Die CD bietet eine redigierte Textcollage von Peter Bürger; und außer ihm selbst sprechen Gabriele Inhetvin, Peter Wege und Axel Grube, der auch zusammen mit Detlef Klepsch die meditative Musik gestaltet.
Die 11 Stationen – angefangen mit dem Heiligenmacher Mariano bis zu dem Skandal, dass erstmals jemand durch die Armen und Entrechteten zur Heiligkeit gelangt – sind so angelegt, dass man gebannt zuhört und sich ständig bei Bewunderung oder Scham ertappt, weil Gedanken und Reflexionen von und über Romero Handlungsimpulse enthalten. Dabei spannt der Rahmen der gewählten Texte und Auszüge das Leben und Wirken des Erzbischofs ein.

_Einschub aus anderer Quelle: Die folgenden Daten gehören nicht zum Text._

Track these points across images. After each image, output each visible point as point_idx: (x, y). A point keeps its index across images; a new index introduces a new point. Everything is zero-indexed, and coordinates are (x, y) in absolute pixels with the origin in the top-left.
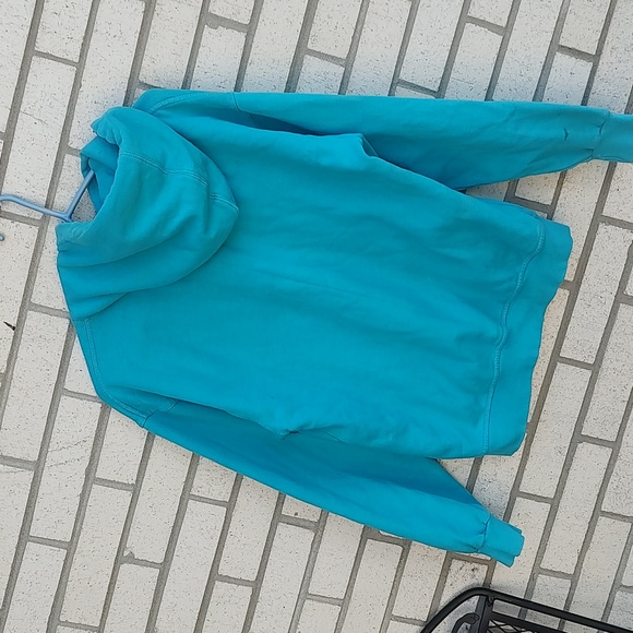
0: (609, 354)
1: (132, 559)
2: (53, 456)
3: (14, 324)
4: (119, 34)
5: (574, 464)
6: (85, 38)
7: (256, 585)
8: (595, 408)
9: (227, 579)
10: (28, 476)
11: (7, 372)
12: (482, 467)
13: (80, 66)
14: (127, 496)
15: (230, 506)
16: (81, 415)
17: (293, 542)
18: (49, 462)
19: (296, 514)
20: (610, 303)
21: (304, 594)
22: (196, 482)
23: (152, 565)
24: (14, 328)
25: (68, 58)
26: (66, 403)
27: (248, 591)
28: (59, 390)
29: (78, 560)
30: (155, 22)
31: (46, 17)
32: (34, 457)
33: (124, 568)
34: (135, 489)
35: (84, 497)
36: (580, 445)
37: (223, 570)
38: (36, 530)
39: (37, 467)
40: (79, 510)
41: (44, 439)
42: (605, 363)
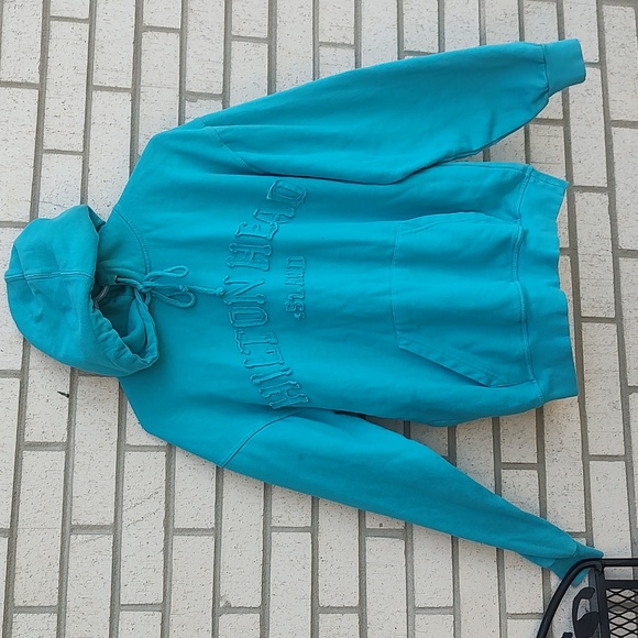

Eindrucksvoll und authentisch wirkt auf dem schwarzweißen Cover-Foto der CD die entspannte Haltung Romeros ebenso wie seine einfache schwarze Kleidung. Ein bescheidener Mensch, der in sich ruht, aber aufmerksam das Leben und die ärmlich gekleideten Menschen um sich herum in den Blick nimmt.
Scheinbar sind Buch und CD aufeinander zugeordnet; ich habe keine Überschneidungen festgestellt, dafür aber Entsprechungen in der spirituellen Wirkung. Man fühlt sich herausgefordert. „Gehe hin und tue desgleichen!“ durchzieht die Botschaft wie ein roter Faden.